Among the medications prescribed for migraines are those created to treat other illnesses that have proven to help some patients. Beta blockers, antidepressants, and anticonvulsants are all prescribed to help prevent migraine frequency. But they were all formulated to treat other conditions.
Your doctor may prescribe anti-nausea medications to treat that symptom, but it may do nothing to treat the migraine itself. In fact, only the recently developed monoclonal antibody erenumab is designed specifically for migraine prevention.

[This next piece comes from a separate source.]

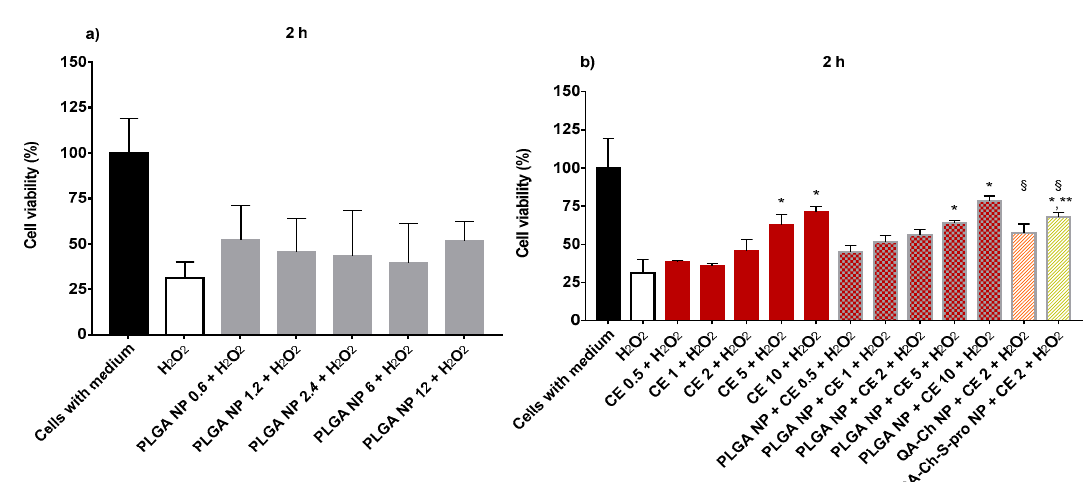
Figure 6 . Human umbilical vein endothelial cell (HUVEC) viability after 2-h treatment with empty PLGA NPs up to 12 mg/mL ( a ), non-encapsulated CE, and CE-loaded NPs ( b ) at different CE concentrations (0.5– 10 µg/mL GAE).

Could Herbals Be Your Cup of Tea?
Medical research has come a very long way in determining how migraines occur. However, science hasn’t discovered a single cure for what ails migraine sufferers. Until it does, those who have migraines will explore their options for remedies that seem to work for them.
For 60,000 years or so, people have used herbal remedies to treat illness and disease. It’s true that the efficacy of herbs may be largely anecdotal. But those who have found relief using them are true believers.
Not even pharmaceutical intervention works for every migraine sufferer. Moreover, not every pharmaceutical intervention is without side effects. It’s no wonder some sufferers will try herbal tea to see if it helps their prevention and treatment regimen.
Of course, you should not use any herbal remedies without consulting your doctor first. Some herbs interact with prescription medications or render them ineffective. That’s particularly true with beta blockers.
If you get the go-ahead from your doctor, there’s no reason to not try herbal tea. You may find out that drinking some lavender tea every night before bedtime reduces your stress. That, in turn, may help you sleep and may reduce the frequency of your migraines.
For most chronic health conditions, what remedies work for some don’t work for all. New remedies are worth a try as long as your doctor says it’s safe. It’s the only way you’ll find out if herbal teas are or aren’t your cup of migraine-fighting tea.